Sharon Brown liked to play baseball back when she was in fifth grade, so her dad tried to register her for Little League.
This was 1973, and whoever got the application ripped it to pieces. When Brown’s father, a coach himself, brought home the torn-up form, she was understandably upset — and they taped it back together. Then she wrote a letter to her local newspaper about how unfair it was she couldn’t play baseball like her little brother could, that there were no opportunities for girls.
Later that year, not long after the anti-discriminatory Title IX law passed, her Illinois town started Little League softball for girls. Brown, now a health and exercise science professor at Transylvania University, joined one of the teams — and four years later she competed in the Little League Softball World Series.

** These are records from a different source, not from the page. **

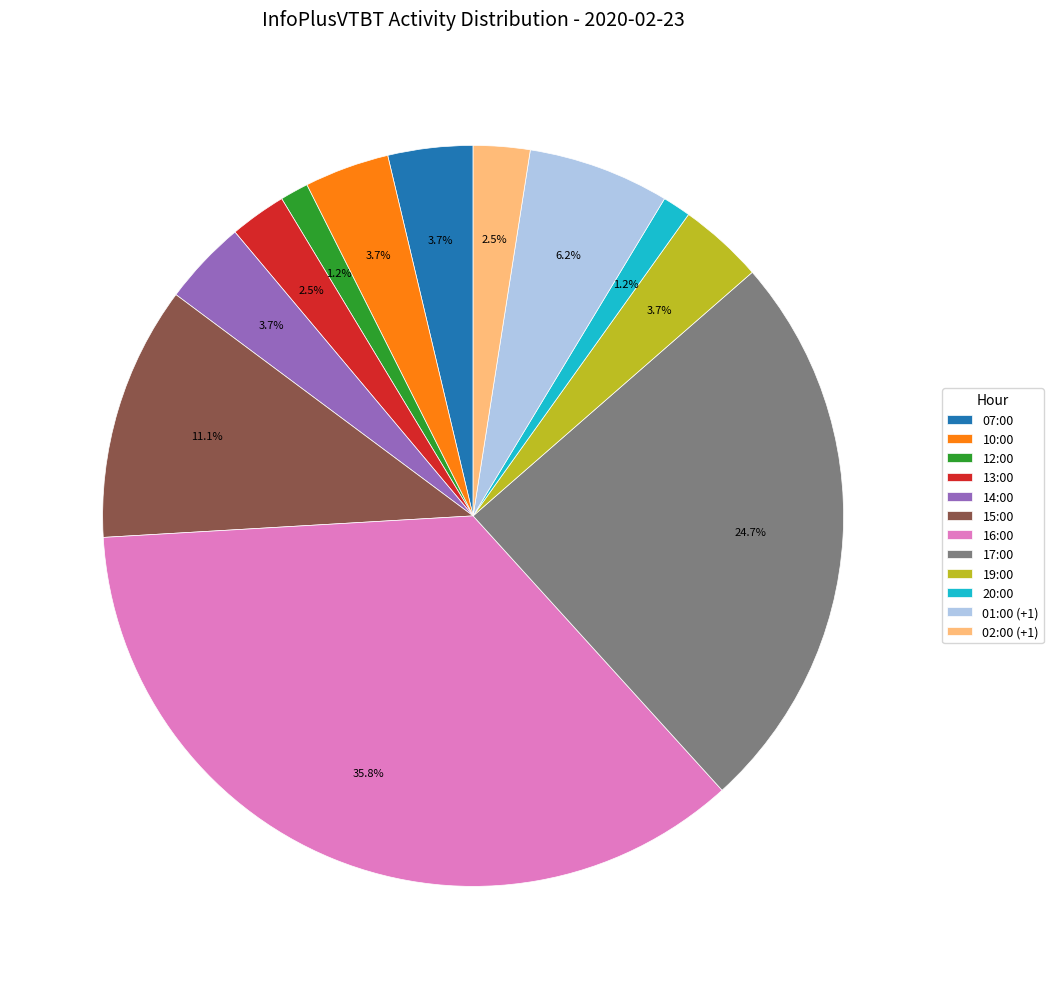

To the nearest percent, what is the difference between the 14:00 and 12:00 slice percentages?

2%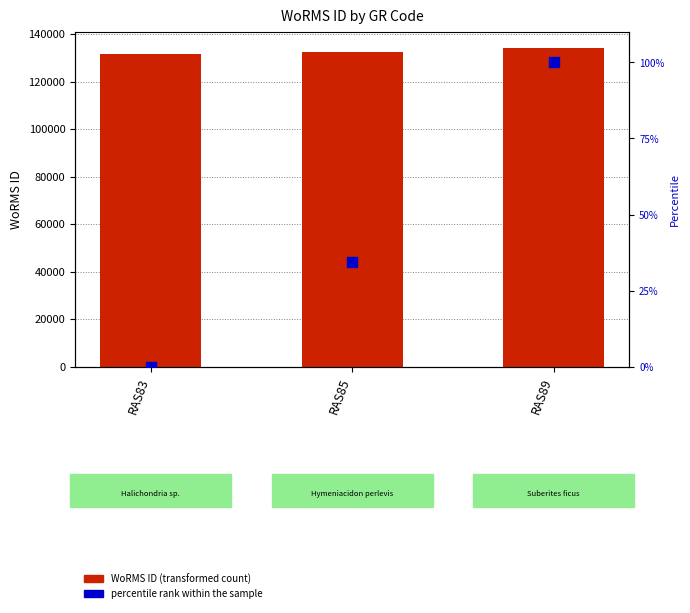

What is the total value across all series at RAS85?

132697.5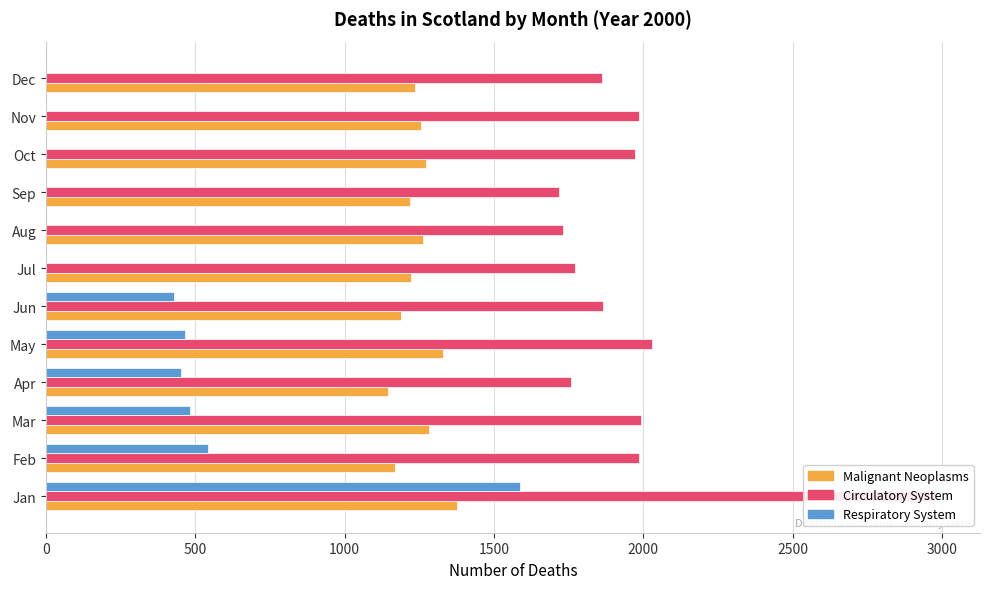

Which series has the largest total across all categories?

Circulatory System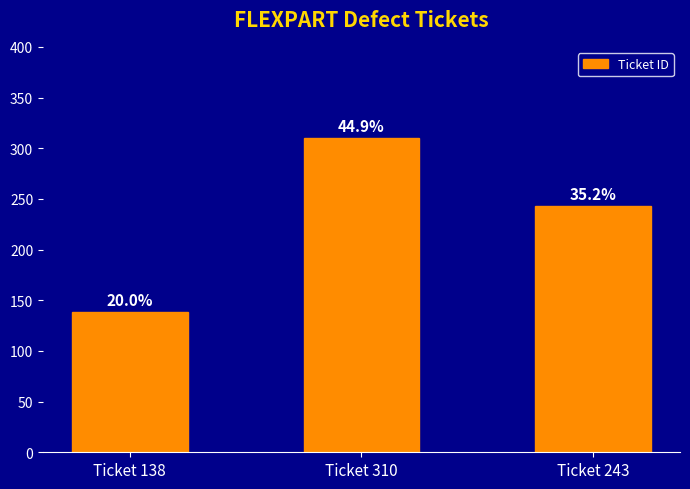

How many bars are there in total?

3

“I think the time was ripe, and people had to pay attention to this inequity for girls in sports,” said Brown, who recently talked about this and other experiences for a recent Champions of Active Women podcast as part of the University of Kentucky Active Women’s Health Initiative.
Little League was only the beginning of a lifelong dedication to athletics and physical fitness — she went on to play Division I college softball, cross-country ski along the border of Russia and Finland, take groups of students on bike treks across the Netherlands, help organize a Kentucky Bike-Walk Summit at Transylvania, and much more.
Brown appreciates the strong support females now have in their athletic pursuits. In fact, she was out jogging in a park one day when she saw a large group of girls teams playing soccer. She stopped and said to herself, “Wow this is a different world for girls. We’ve come a long way.”